Please repeat, from the entries that follow, the lines from the one containing "Corresponding model file: road_following_model.om" through the one containing "# DSST-Montview-Cube-Sat Sat Code" exactly, adding nothing.

········

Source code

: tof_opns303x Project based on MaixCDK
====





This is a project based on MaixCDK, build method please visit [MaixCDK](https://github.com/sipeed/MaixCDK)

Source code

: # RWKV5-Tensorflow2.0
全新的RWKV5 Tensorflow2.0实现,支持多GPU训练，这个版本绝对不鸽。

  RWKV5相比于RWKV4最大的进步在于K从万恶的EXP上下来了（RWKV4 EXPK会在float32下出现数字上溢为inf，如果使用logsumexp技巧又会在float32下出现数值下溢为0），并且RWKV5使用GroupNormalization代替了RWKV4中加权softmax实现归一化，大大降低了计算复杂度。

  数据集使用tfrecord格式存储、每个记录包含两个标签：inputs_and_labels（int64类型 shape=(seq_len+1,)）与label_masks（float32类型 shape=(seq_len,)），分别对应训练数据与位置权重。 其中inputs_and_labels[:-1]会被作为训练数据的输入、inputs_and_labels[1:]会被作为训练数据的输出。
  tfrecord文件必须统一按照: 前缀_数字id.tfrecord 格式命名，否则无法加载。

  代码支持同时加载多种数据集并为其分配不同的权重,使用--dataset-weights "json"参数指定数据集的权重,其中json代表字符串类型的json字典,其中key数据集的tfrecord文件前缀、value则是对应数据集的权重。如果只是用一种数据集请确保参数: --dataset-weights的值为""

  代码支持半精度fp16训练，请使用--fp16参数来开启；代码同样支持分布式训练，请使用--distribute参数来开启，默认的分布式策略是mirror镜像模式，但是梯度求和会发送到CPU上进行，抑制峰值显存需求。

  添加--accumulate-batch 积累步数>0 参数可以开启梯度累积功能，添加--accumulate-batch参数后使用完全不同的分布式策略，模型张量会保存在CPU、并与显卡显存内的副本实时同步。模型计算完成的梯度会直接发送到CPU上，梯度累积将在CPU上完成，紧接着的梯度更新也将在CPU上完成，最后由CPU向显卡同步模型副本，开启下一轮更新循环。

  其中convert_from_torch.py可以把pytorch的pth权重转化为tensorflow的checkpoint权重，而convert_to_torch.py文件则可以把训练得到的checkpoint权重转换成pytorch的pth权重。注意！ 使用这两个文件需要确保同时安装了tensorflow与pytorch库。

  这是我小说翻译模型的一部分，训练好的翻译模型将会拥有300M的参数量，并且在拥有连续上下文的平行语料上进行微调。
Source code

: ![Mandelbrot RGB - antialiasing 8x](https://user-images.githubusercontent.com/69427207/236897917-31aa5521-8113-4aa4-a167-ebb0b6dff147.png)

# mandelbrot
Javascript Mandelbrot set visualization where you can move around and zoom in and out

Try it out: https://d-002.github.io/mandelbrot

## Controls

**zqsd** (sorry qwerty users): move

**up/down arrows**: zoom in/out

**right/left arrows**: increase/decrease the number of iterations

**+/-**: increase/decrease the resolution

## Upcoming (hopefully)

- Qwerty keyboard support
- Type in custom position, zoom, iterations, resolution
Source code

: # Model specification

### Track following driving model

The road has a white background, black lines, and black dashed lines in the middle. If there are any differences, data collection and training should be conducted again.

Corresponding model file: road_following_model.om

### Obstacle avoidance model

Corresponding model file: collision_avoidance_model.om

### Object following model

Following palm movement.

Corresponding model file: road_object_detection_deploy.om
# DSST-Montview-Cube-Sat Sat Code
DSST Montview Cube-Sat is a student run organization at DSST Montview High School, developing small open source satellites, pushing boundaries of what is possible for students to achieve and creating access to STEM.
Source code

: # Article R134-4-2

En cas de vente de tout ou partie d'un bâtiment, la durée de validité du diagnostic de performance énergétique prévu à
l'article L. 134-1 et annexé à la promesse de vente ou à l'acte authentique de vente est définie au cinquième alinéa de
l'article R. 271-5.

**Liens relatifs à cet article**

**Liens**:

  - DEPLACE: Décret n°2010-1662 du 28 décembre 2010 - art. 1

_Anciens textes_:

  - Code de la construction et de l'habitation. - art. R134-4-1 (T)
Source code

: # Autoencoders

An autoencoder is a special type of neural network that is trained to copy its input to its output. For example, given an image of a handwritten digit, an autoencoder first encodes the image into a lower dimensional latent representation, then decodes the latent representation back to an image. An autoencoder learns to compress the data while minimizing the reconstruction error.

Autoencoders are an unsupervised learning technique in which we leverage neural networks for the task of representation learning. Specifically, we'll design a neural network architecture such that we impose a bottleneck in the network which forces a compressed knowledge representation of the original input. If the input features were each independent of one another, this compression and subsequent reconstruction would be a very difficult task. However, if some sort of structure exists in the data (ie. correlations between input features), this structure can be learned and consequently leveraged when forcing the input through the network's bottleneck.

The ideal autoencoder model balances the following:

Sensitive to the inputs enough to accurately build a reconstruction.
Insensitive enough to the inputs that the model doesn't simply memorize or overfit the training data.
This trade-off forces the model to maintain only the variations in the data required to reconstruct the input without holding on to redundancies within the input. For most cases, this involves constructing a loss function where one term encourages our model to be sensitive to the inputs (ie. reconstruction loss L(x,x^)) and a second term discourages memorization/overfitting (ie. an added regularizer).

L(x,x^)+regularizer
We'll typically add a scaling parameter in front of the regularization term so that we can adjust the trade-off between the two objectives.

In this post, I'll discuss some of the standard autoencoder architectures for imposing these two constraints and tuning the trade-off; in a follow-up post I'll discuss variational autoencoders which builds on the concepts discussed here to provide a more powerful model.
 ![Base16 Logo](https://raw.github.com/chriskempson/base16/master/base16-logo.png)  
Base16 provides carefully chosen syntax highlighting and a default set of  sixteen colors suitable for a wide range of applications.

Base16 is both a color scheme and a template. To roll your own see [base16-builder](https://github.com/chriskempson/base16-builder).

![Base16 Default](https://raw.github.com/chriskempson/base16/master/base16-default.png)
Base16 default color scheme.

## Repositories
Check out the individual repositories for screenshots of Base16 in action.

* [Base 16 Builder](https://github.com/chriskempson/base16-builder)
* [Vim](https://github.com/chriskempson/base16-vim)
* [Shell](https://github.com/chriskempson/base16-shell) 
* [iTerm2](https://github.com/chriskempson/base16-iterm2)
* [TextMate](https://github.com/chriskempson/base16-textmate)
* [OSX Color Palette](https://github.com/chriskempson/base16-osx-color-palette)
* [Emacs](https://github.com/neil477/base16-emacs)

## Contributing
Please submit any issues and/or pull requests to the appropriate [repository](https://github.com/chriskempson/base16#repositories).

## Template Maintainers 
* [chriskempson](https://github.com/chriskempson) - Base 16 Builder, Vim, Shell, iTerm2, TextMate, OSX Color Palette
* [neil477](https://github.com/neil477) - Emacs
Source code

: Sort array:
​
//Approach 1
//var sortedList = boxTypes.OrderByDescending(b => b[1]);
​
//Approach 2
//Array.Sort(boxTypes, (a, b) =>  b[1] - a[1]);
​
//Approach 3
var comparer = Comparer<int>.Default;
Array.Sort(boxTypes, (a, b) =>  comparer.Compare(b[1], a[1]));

········

> **Answer section**:
Corresponding model file: road_following_model.om

### Obstacle avoidance model

Corresponding model file: collision_avoidance_model.om

### Object following model

Following palm movement.

Corresponding model file: road_object_detection_deploy.om
# DSST-Montview-Cube-Sat Sat Code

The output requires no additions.